Nino D’Aurelio playlist
Nino D’Aurelio
Genetics are mysterious and one cannot fail to be amazed at how one of the fundamental characteristics of every human being is passed on: the voice. If, in addition to the voice, a strong musicality and a good intonation are handed down from father to son, we are even more amazed, and this is what happened with Giovanni Guidi (1908-1958), to his son Giorgio, aka Johnny Dorelli, and his nephew Gianluca, son of Johnny.
Giovanni Guidi began recording at the end of the 1930s and later moved to New York in 1946, following the successful outcome of an audition he'd done in Milan. In the United States, he was clearly successful as an interpreter of Italian and Neapolitan songs.
Two years later he was joined by his wife Teresa and son Giorgio, and the family stayed in the States until the mid-1950s, in time to see their son Giorgio's career blossom. His name came from the distorted way that Italian-Americans pronounced it: Johnny instead of Giovanni and Dorelli instead of D'Aurelio.

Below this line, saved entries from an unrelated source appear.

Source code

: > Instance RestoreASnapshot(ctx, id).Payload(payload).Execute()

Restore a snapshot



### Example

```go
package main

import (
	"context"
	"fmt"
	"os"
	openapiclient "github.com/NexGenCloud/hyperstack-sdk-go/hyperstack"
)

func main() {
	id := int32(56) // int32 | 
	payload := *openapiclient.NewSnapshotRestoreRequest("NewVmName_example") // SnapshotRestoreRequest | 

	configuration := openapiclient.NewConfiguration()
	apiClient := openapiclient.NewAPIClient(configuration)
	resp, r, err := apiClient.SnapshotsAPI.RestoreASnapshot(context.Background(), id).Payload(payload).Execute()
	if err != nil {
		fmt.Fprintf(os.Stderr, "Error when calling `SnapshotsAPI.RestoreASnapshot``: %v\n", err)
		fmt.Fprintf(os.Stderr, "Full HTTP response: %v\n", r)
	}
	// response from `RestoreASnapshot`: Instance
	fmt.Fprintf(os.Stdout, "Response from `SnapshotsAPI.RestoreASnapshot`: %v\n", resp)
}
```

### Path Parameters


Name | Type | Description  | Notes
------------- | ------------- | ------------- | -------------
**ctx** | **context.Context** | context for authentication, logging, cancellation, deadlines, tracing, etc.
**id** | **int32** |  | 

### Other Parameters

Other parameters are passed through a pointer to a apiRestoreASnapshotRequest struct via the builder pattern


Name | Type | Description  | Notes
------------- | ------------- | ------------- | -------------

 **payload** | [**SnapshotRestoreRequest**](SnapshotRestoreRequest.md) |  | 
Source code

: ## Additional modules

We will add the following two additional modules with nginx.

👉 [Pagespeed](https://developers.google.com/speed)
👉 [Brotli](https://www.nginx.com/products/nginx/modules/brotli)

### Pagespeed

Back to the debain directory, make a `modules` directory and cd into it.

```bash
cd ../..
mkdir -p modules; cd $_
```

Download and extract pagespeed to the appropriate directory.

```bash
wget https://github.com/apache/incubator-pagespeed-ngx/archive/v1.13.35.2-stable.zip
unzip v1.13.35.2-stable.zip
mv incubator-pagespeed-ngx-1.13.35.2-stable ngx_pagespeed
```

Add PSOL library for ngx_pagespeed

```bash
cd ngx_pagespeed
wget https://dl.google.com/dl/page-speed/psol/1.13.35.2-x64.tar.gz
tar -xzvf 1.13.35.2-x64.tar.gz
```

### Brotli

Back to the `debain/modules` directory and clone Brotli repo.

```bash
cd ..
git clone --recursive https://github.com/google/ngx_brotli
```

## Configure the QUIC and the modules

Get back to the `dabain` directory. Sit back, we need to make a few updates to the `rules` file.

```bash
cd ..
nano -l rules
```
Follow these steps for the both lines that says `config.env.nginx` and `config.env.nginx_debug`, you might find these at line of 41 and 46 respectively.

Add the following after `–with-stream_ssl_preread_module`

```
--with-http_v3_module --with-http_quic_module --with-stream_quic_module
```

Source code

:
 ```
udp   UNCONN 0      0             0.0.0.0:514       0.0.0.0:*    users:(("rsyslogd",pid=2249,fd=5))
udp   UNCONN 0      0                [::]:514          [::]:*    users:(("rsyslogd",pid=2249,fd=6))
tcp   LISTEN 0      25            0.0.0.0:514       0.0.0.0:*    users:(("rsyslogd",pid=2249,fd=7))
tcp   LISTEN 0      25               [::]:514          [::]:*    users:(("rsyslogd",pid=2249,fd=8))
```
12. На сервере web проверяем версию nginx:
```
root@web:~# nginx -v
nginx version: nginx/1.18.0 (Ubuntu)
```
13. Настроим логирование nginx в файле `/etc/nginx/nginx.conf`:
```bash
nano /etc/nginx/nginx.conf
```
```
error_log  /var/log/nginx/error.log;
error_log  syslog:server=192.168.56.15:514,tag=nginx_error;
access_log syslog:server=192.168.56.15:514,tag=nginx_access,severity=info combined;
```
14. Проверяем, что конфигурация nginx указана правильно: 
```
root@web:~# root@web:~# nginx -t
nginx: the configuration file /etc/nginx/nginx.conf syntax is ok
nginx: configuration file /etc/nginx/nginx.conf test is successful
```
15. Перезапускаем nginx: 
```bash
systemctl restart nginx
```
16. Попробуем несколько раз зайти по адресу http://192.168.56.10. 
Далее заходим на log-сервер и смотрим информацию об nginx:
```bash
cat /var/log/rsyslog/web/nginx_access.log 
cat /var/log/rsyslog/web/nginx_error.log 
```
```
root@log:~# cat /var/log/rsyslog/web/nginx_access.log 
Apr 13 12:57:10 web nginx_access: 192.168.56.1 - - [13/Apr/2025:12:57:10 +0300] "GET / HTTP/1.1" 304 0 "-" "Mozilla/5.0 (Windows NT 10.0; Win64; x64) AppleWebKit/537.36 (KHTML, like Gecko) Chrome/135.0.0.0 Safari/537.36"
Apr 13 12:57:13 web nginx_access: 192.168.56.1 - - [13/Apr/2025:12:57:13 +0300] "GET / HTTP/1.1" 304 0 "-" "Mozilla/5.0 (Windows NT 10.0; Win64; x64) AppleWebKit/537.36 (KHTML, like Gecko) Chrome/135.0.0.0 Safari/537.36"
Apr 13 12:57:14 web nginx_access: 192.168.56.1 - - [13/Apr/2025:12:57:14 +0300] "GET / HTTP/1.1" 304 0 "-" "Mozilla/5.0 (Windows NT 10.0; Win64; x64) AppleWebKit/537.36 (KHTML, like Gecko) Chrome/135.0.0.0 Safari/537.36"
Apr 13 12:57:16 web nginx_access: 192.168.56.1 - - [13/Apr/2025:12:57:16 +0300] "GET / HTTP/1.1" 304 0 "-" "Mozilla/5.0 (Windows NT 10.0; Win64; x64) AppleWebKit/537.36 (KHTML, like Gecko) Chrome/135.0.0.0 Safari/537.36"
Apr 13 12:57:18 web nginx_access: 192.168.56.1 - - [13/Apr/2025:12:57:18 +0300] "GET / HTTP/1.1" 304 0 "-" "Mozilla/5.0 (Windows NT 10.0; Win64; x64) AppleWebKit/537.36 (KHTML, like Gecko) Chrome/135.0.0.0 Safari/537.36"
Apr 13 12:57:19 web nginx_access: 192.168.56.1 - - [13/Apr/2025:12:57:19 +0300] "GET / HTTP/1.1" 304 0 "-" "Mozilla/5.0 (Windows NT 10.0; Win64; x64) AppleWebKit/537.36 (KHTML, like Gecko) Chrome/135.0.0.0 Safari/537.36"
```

He had a classical voice, closer to that of a light tenor rather than a crooner, which instead characterized his son Giorgio's unmistakable timbre. He died very young, at fifty years of age and only a week after the Sanremo triumph of Johnny Dorelli and Domenico Modugno with Nel blu, dipinto di blu: just in time to rejoice in his son's success and be gratified by the choice he made in the U.S. of introducing him to the world of song.